Local data storage vs hosted logging backend
RelayPlane stores all request data in local SQLite on your machine. You own the data indefinitely and it never leaves your environment. Helicone AI Gateway is built around the hosted Helicone backend, which means your request logs and analytics live in a third-party service. For teams with data residency requirements, privacy concerns, or on-premise constraints, RelayPlane's local-first design is a meaningful advantage.
Cost-first vs observability-first: different tools for different jobs
Helicone AI Gateway is a well-designed observability tool. If your primary need is logging, tracing, and dashboards for your LLM calls, it is a legitimate choice. But if your primary need is controlling what you spend per request, routing to cheaper models automatically, and stopping runaway agent costs before they hit your invoice, RelayPlane is purpose-built for that problem in a way Helicone AI Gateway is not. They serve different goals.

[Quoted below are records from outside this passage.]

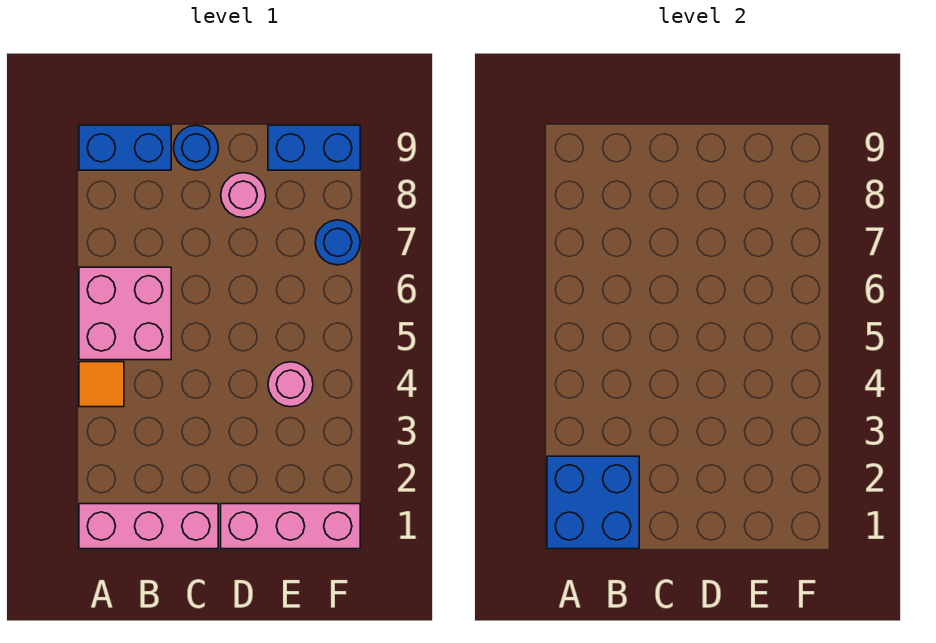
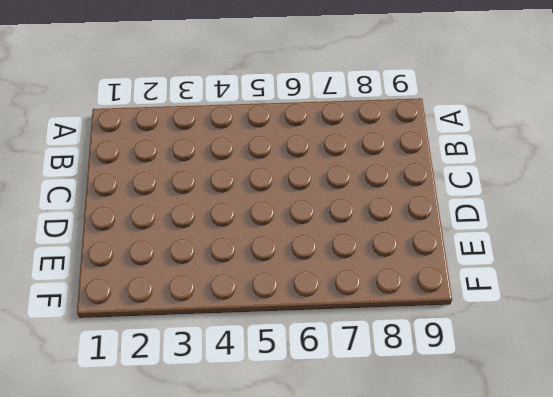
none -> pink brick A1:C1 level 1
none -> orange tile A4 level 1

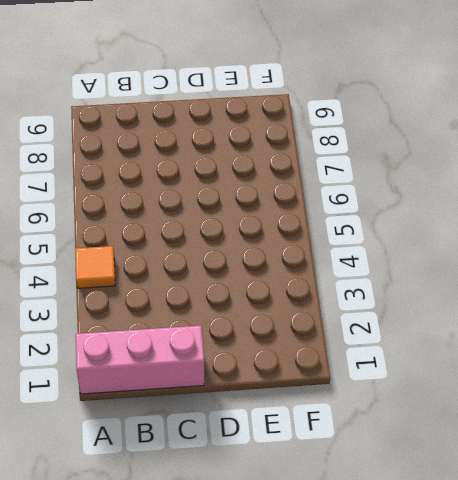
none -> pink brick A5:B6 level 1
none -> blue brick A9:B9 level 1

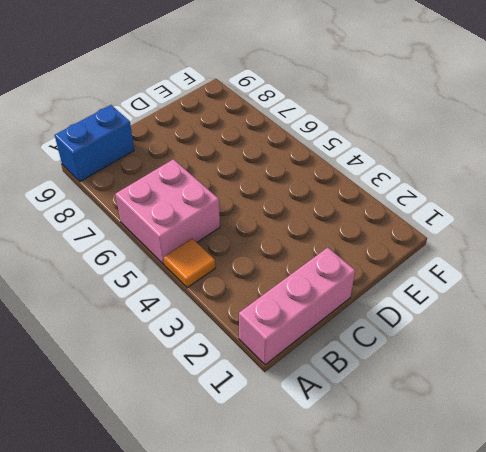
none -> blue round brick C9 level 1
none -> pink brick D1:F1 level 1

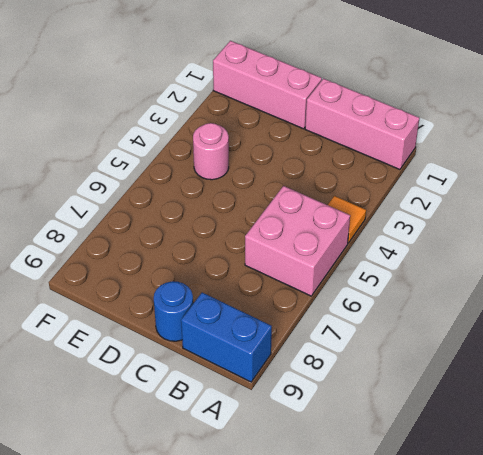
none -> pink round brick D8 level 1
none -> blue brick E9:F9 level 1

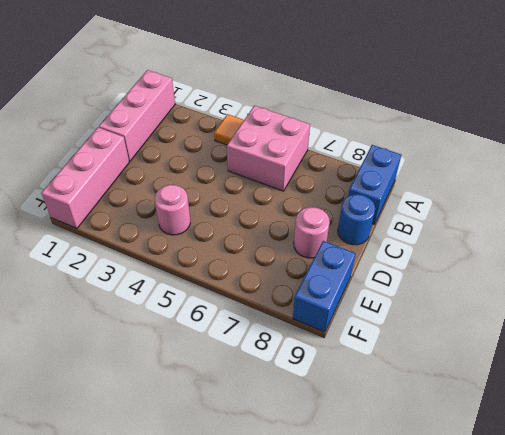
none -> blue round brick F7 level 1
none -> blue brick A1:B2 level 2

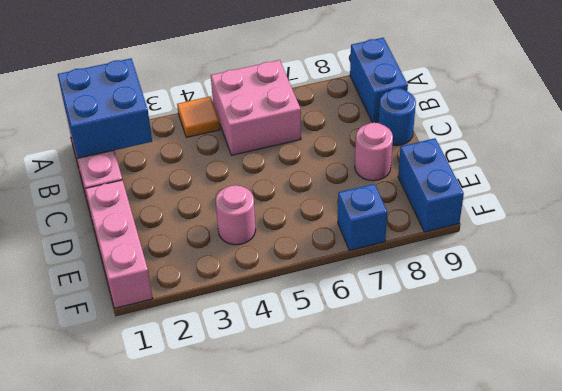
blue brick F7 level 1 -> blue round brick F7 level 1

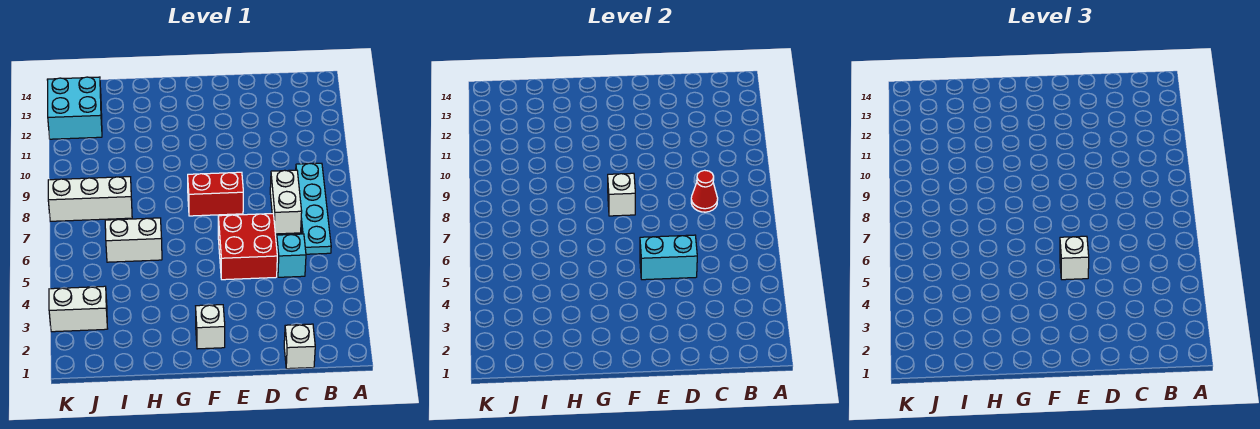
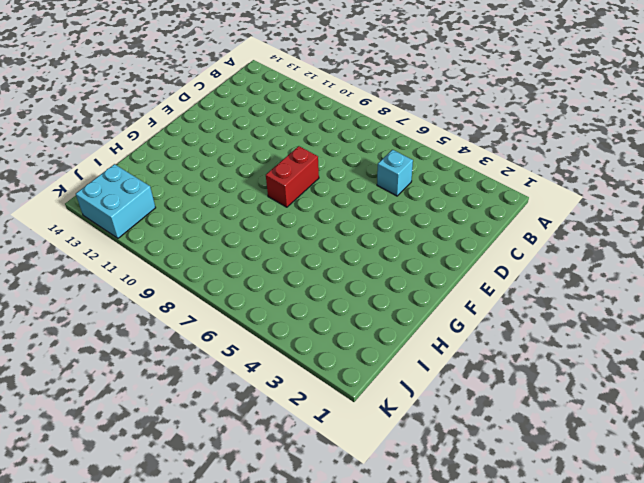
none -> cyan plate B6:B9 level 1
none -> white brick C1 level 1
none -> white brick C7:C8 level 1

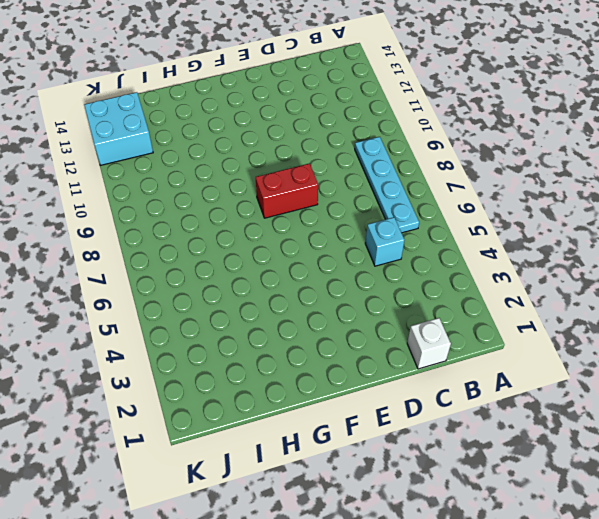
none -> white brick C7:C8 level 1
none -> red brick D5:E6 level 1
none -> white brick F2 level 1

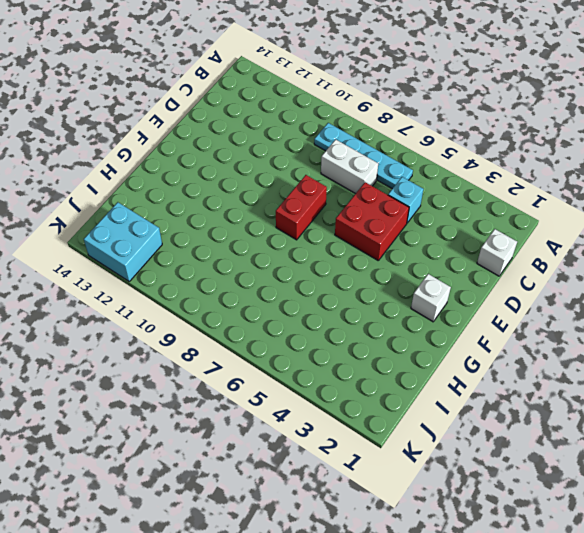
none -> white brick H6:I6 level 1
none -> white brick I8:K8 level 1
none -> white brick J3:K3 level 1

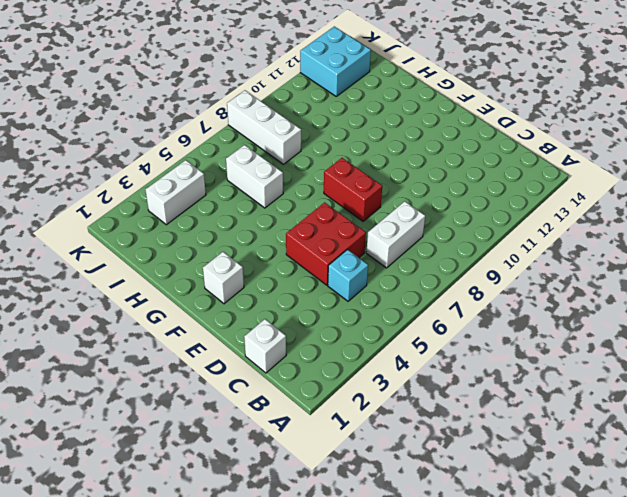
white brick J3:J4 level 1 -> white brick J3:K3 level 1
none -> cyan plate B6:B9 level 1
none -> red cone C8 level 2
none -> cyan brick D5:E5 level 2

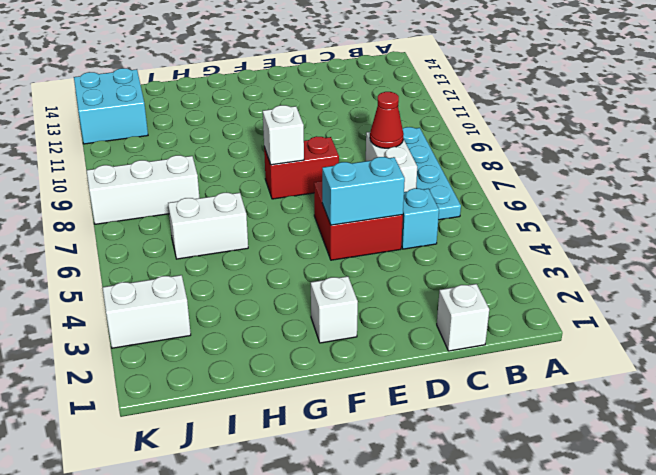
none -> white brick E5 level 3

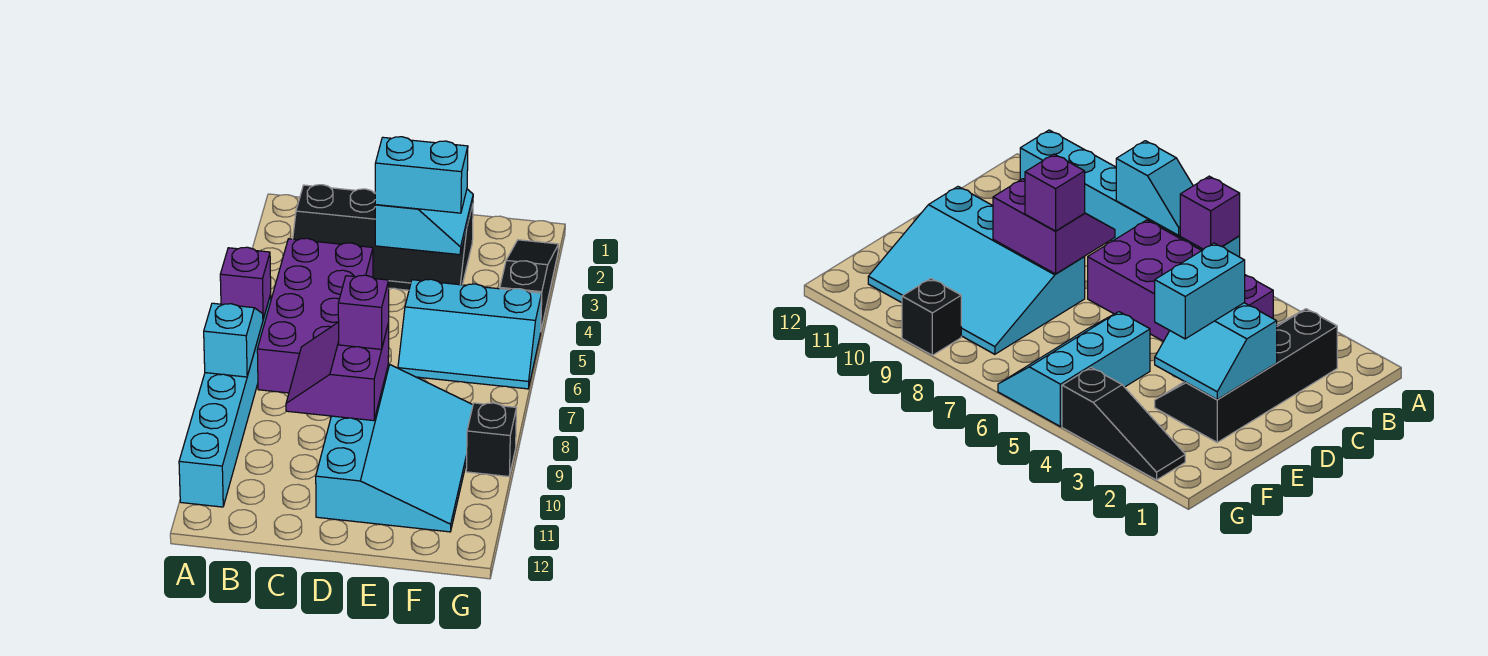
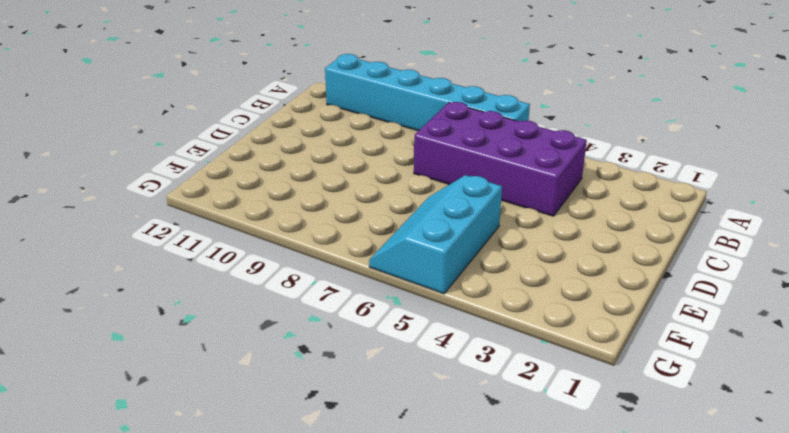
none -> black slope B2:E3 level 1 top 2
none -> cyan slope D8:F11 level 1 top D
none -> black slope G2:G4 level 1 top 4

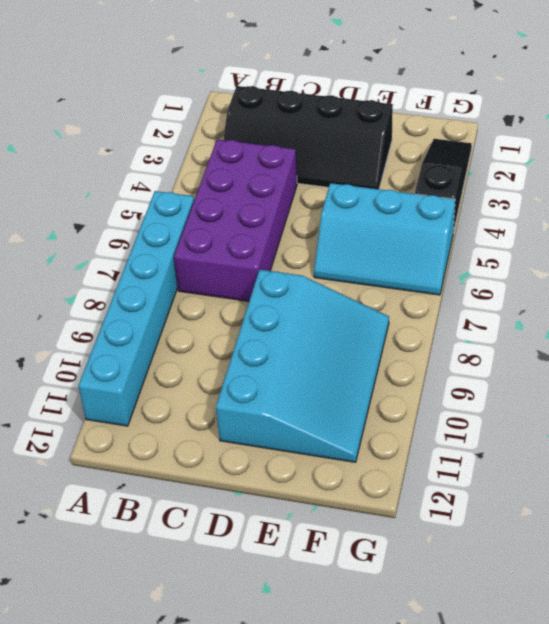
none -> black brick G9 level 1
none -> purple brick A6 level 2
none -> cyan slope A7:A8 level 2 top 8

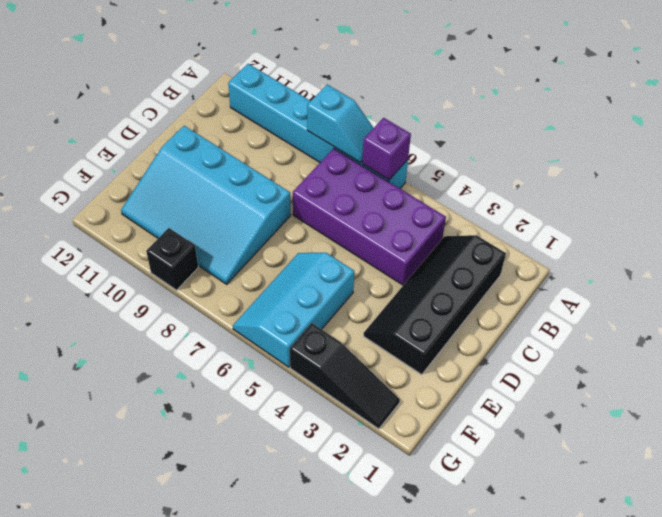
none -> purple slope C8:D9 level 2 top D
none -> cyan slope D2:E3 level 2 top D
none -> cyan brick D3:E3 level 3

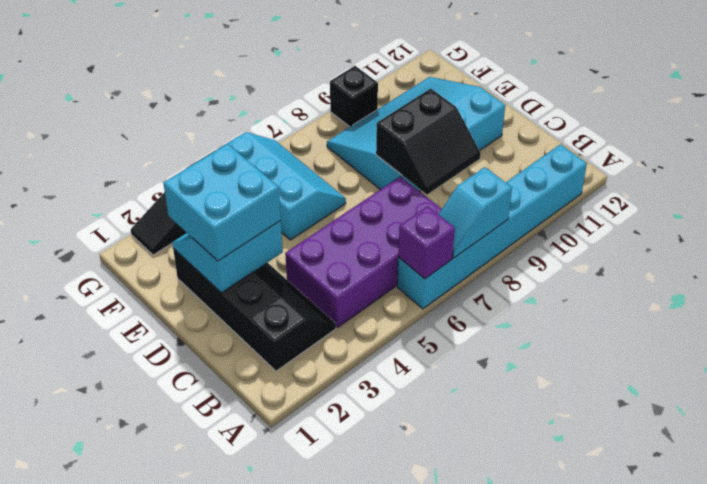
black slope C8:D9 level 2 top D -> purple slope C8:D9 level 2 top D
cyan brick D2:E3 level 3 -> cyan brick D3:E3 level 3
none -> purple brick D8 level 3

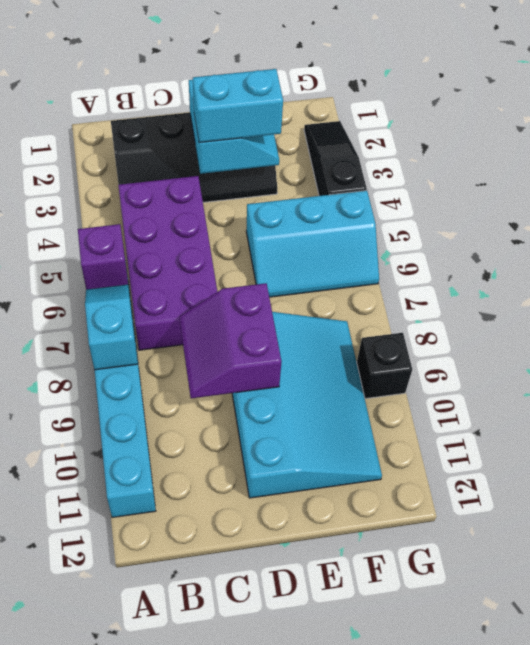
none -> purple brick D8 level 3

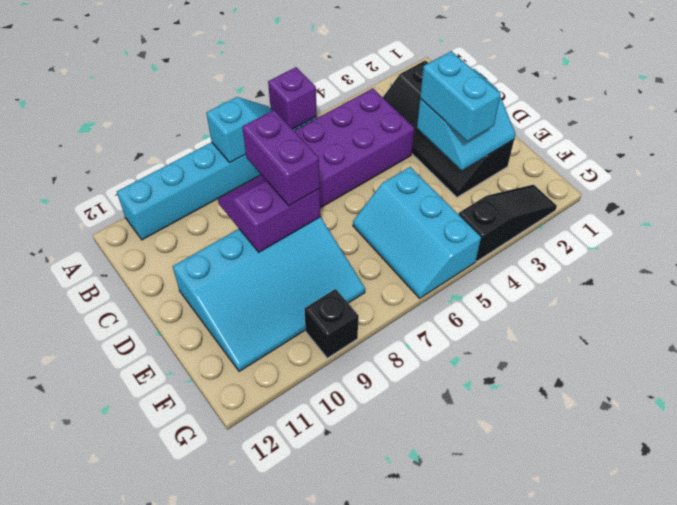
purple brick C8:D8 level 3 -> purple brick D8 level 3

Helicone AI Gateway Is Built for Observability. RelayPlane Is Built for Cost Control.
Helicone launched their AI Gateway product in 2026 as a distinct offering from their original proxy and observability platform. It is designed as LLM middleware with logging, analytics, and request tracing as the core value. If your team primarily needs visibility into what your LLM calls are doing -- who called what, when, and with what prompts -- Helicone AI Gateway serves that use case.
But if your primary problem is cost -- specifically, tracking what every request costs, enforcing spend limits, and automatically routing to cheaper models before your invoice gets out of hand -- Helicone AI Gateway is the wrong tool. RelayPlane is built specifically for that problem. It installs via npm, starts with no config, stores everything locally, and enforces budgets at request time. Those are different design goals, and it matters which one matches your actual need.